With Theresea Rebeck leaving the show and stepping down as showrunner after the first season, I don’t see much hope in the future of Smash, not that she was doing great things in the first place, but still. A lot of the appeal coming into Smash was the hope that we would see the inner-workings of a broadway show, which Rebeck has experience in. We have seen that, and they continue to be the strongest element the show has. Rebeck’s scripted episode “The Coup” (at least directly credited to her) had next to none of that and I can see people’s complaints about that, especially coming directly from an episode written by her at around the mid-point of the season. With news that she’s leaving and rumours that NBC wants to focus more on the character’s personal lives rather than the behind the scenes aspects of a broadway show, this still seems troubling. While getting rid of Ellis, Julia and Leo would do wonders for the show, I highly doubt they would do this, considering the cache they think they have in Debra Messing. I could see them perhaps getting rid of Ellis or Leo (maybe reducing them), but realistically I still don’t see it happening, even with all the internet backlash. Moving forward, unless the show commits to a complete overhaul (not gonna happen), it looks like things might be getting worse, before they get even worse.

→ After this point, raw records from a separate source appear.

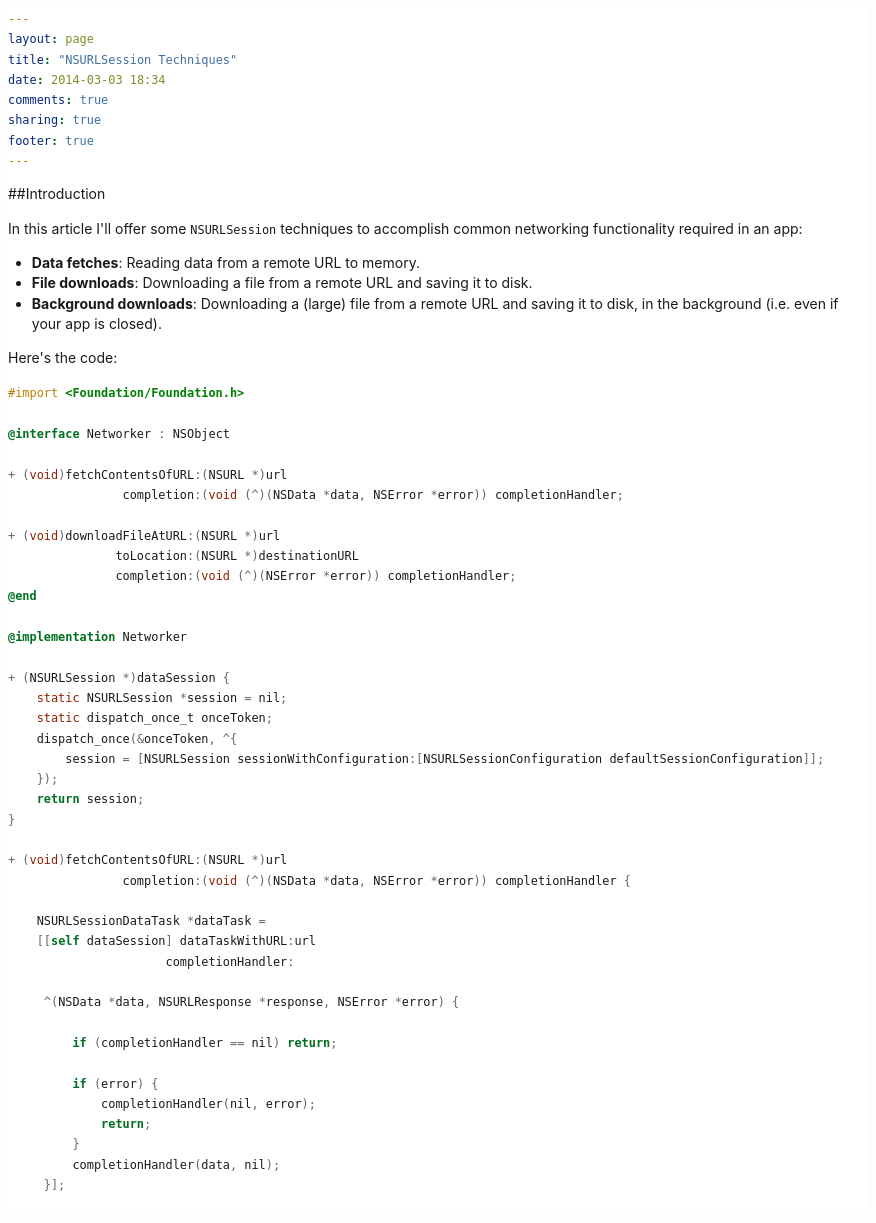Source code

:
 ```yaml
---
layout: page
title: "NSURLSession Techniques"
date: 2014-03-03 18:34
comments: true
sharing: true
footer: true
---
```


##Introduction

In this article I'll offer some `NSURLSession` techniques to accomplish common networking functionality required in an app:

* **Data fetches**: Reading data from a remote URL to memory.
* **File downloads**: Downloading a file from a remote URL and saving it to disk.
* **Background downloads**: Downloading a (large) file from a remote URL and saving it to disk, in the background (i.e. even if your app is closed).

Here's the code: 

```objective-c
#import <Foundation/Foundation.h>

@interface Networker : NSObject

+ (void)fetchContentsOfURL:(NSURL *)url
                completion:(void (^)(NSData *data, NSError *error)) completionHandler;

+ (void)downloadFileAtURL:(NSURL *)url
               toLocation:(NSURL *)destinationURL
               completion:(void (^)(NSError *error)) completionHandler;
@end

@implementation Networker

+ (NSURLSession *)dataSession {
    static NSURLSession *session = nil;
    static dispatch_once_t onceToken;
    dispatch_once(&onceToken, ^{
        session = [NSURLSession sessionWithConfiguration:[NSURLSessionConfiguration defaultSessionConfiguration]];
    });
    return session;
}

+ (void)fetchContentsOfURL:(NSURL *)url
                completion:(void (^)(NSData *data, NSError *error)) completionHandler {
        
    NSURLSessionDataTask *dataTask =
    [[self dataSession] dataTaskWithURL:url
                      completionHandler:
     
     ^(NSData *data, NSURLResponse *response, NSError *error) {
         
         if (completionHandler == nil) return;
         
         if (error) {
             completionHandler(nil, error);
             return;
         }
         completionHandler(data, nil);
     }];
    
```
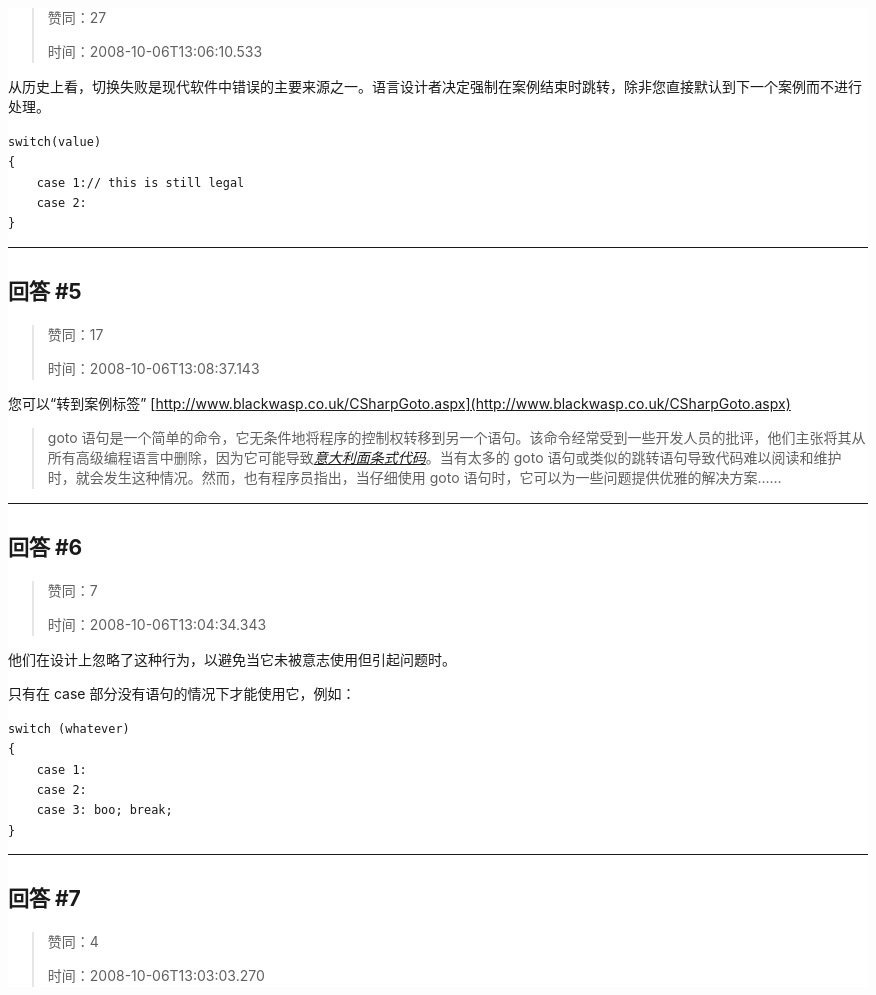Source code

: > 赞同：27
> 
> 时间：2008-10-06T13:06:10.533

从历史上看，切换失败是现代软件中错误的主要来源之一。语言设计者决定强制在案例结束时跳转，除非您直接默认到下一个案例而不进行处理。

```
switch(value)
{
    case 1:// this is still legal
    case 2:
} 
```

* * *

## 回答 #5

> 赞同：17
> 
> 时间：2008-10-06T13:08:37.143

您可以“转到案例标签” [http://www.blackwasp.co.uk/CSharpGoto.aspx](http://www.blackwasp.co.uk/CSharpGoto.aspx)

> goto 语句是一个简单的命令，它无条件地将程序的控制权转移到另一个语句。该命令经常受到一些开发人员的批评，他们主张将其从所有高级编程语言中删除，因为它可能导致[*意大利面条式代码*](http://en.wikipedia.org/wiki/Spaghetti_code)。当有太多的 goto 语句或类似的跳转语句导致代码难以阅读和维护时，就会发生这种情况。然而，也有程序员指出，当仔细使用 goto 语句时，它可以为一些问题提供优雅的解决方案……

* * *

## 回答 #6

> 赞同：7
> 
> 时间：2008-10-06T13:04:34.343

他们在设计上忽略了这种行为，以避免当它未被意志使用但引起问题时。

只有在 case 部分没有语句的情况下才能使用它，例如：

```
switch (whatever)
{
    case 1:
    case 2:
    case 3: boo; break;
} 
```

* * *

## 回答 #7

> 赞同：4
> 
> 时间：2008-10-06T13:03:03.270

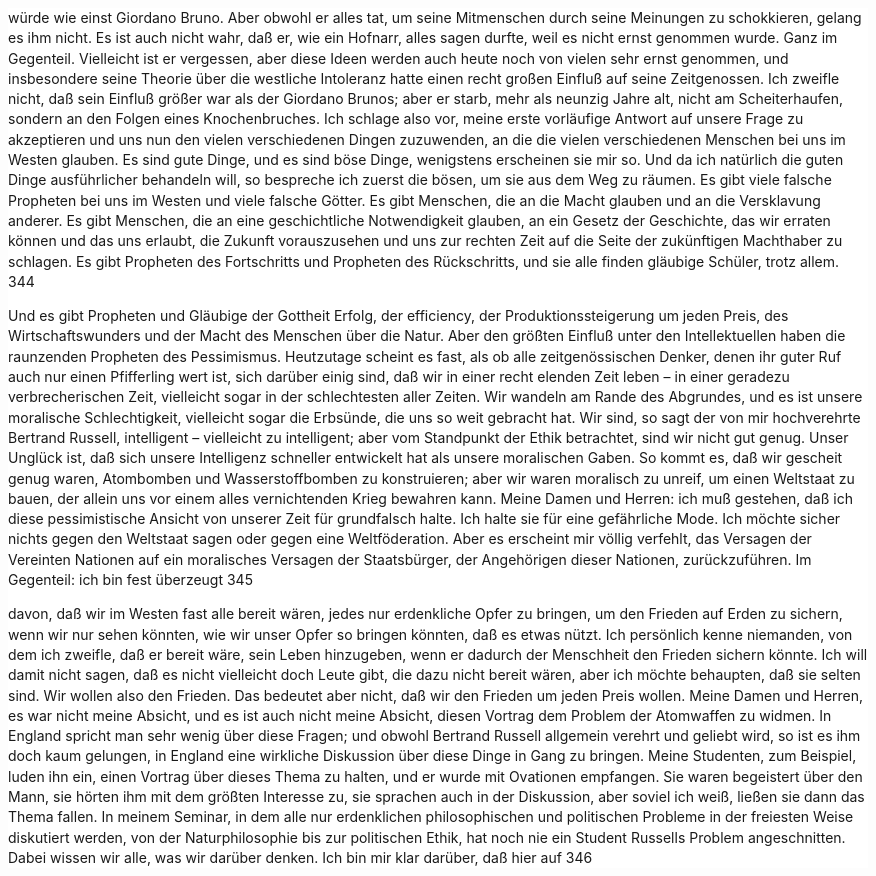 würde wie einst Giordano Bruno. Aber obwohl er alles tat, um seine Mitmenschen durch seine Meinungen zu schokkieren, gelang es ihm nicht. Es ist auch nicht wahr, daß er, wie ein Hofnarr, alles sagen durfte, weil es nicht ernst genommen wurde. Ganz im Gegenteil. Vielleicht ist er vergessen, aber diese Ideen werden auch heute noch von vielen sehr ernst genommen, und insbesondere seine Theorie über die westliche Intoleranz hatte einen recht großen Einfluß auf seine Zeitgenossen. Ich zweifle nicht, daß sein Einfluß größer war als der Giordano Brunos; aber er starb, mehr als neunzig Jahre alt, nicht am Scheiterhaufen, sondern an den Folgen eines Knochenbruches.
Ich schlage also vor, meine erste vorläufige Antwort auf unsere Frage zu akzeptieren und uns nun den vielen verschiedenen Dingen zuzuwenden, an die die vielen verschiedenen Menschen bei uns im Westen glauben.
Es sind gute Dinge, und es sind böse Dinge, wenigstens erscheinen sie mir so. Und da ich natürlich die guten Dinge ausführlicher behandeln will, so bespreche ich zuerst die bösen, um sie aus dem Weg zu räumen.
Es gibt viele falsche Propheten bei uns im Westen und viele falsche Götter. Es gibt Menschen, die an die Macht glauben und an die Versklavung anderer. Es gibt Menschen, die an eine geschichtliche Notwendigkeit glauben, an ein Gesetz der Geschichte, das wir erraten können und das uns erlaubt, die Zukunft vorauszusehen und uns zur rechten Zeit auf die Seite der zukünftigen Machthaber zu schlagen. Es gibt Propheten des Fortschritts und Propheten des Rückschritts, und sie alle finden gläubige Schüler, trotz allem.
344

Und es gibt Propheten und Gläubige der Gottheit Erfolg, der efficiency, der Produktionssteigerung um jeden Preis, des Wirtschaftswunders und der Macht des Menschen über die Natur. Aber den größten Einfluß unter den Intellektuellen haben die raunzenden Propheten des Pessimismus.
Heutzutage scheint es fast, als ob alle zeitgenössischen Denker, denen ihr guter Ruf auch nur einen Pfifferling wert ist, sich darüber einig sind, daß wir in einer recht elenden Zeit leben – in einer geradezu verbrecherischen Zeit, vielleicht sogar in der schlechtesten aller Zeiten. Wir wandeln am Rande des Abgrundes, und es ist unsere moralische Schlechtigkeit, vielleicht sogar die Erbsünde, die uns so weit gebracht hat. Wir sind, so sagt der von mir hochverehrte Bertrand Russell, intelligent – vielleicht zu intelligent; aber vom Standpunkt der Ethik betrachtet, sind wir nicht gut genug. Unser Unglück ist, daß sich unsere Intelligenz schneller entwickelt hat als unsere moralischen Gaben. So kommt es, daß wir gescheit genug waren, Atombomben und Wasserstoffbomben zu konstruieren; aber wir waren moralisch zu unreif, um einen Weltstaat zu bauen, der allein uns vor einem alles vernichtenden Krieg bewahren kann.
Meine Damen und Herren: ich muß gestehen, daß ich diese pessimistische Ansicht von unserer Zeit für grundfalsch halte. Ich halte sie für eine gefährliche Mode. Ich möchte sicher nichts gegen den Weltstaat sagen oder gegen eine Weltföderation. Aber es erscheint mir völlig verfehlt, das Versagen der Vereinten Nationen auf ein moralisches
Versagen der Staatsbürger, der Angehörigen dieser Nationen, zurückzuführen. Im Gegenteil: ich bin fest überzeugt
345

davon, daß wir im Westen fast alle bereit wären, jedes nur erdenkliche Opfer zu bringen, um den Frieden auf Erden zu sichern, wenn wir nur sehen könnten, wie wir unser Opfer so bringen könnten, daß es etwas nützt. Ich persönlich kenne niemanden, von dem ich zweifle, daß er bereit wäre, sein Leben hinzugeben, wenn er dadurch der Menschheit den Frieden sichern könnte. Ich will damit nicht sagen, daß es nicht vielleicht doch Leute gibt, die dazu nicht bereit wären, aber ich möchte behaupten, daß sie selten sind. Wir wollen also den Frieden. Das bedeutet aber nicht, daß wir den Frieden um jeden Preis wollen.
Meine Damen und Herren, es war nicht meine Absicht, und es ist auch nicht meine Absicht, diesen Vortrag dem Problem der Atomwaffen zu widmen. In England spricht man sehr wenig über diese Fragen; und obwohl Bertrand Russell allgemein verehrt und geliebt wird, so ist es ihm doch kaum gelungen, in England eine wirkliche Diskussion über diese Dinge in Gang zu bringen.
Meine Studenten, zum Beispiel, luden ihn ein, einen Vortrag über dieses Thema zu halten, und er wurde mit Ovationen empfangen. Sie waren begeistert über den Mann, sie hörten ihm mit dem größten Interesse zu, sie sprachen auch in der Diskussion, aber soviel ich weiß, ließen sie dann das Thema fallen. In meinem Seminar, in dem alle nur erdenklichen philosophischen und politischen Probleme in der freiesten Weise diskutiert werden, von der Naturphilosophie bis zur politischen Ethik, hat noch nie ein Student Russells Problem angeschnitten. Dabei wissen wir alle, was wir darüber denken. Ich bin mir klar darüber, daß hier auf
346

I think there’s potential inside of Smash to deliver a great show, I just don’t think that the minds behind it (Rebeck or not) and NBC really care too much about that show hidden deep down. They seem content with what they have, and what supposed changes they say will be made in season 2 do not look like they will improve the parts that actually need improving. It seems like they want to focus on the parts that don’t work as much, direct personal stories, and build the show more around that, while ignoring things that need to be fixed like the overbearing characters who make you want to throw your TV out the nearest window. Especially with the broadway seasoned Rebeck leaving, one can assume that the broadway portions will be decreased substantially, just with her absence alone. I really hope I’m not stuck in this trap where even the worst things in the show don’t bug me anymore because they’re just so second nature to the show. Even the good parts of the show that I do like probably won’t be enough to overcome the truly terrible parts, and it doesn’t seem like it wants to get much better in the future. Perhaps, I’m just used to how bad Smash is and I’m numb to the lackluster parts, or maybe there’s a legitimate show in there that no one seems to want to let out, either way, things aren’t looking good.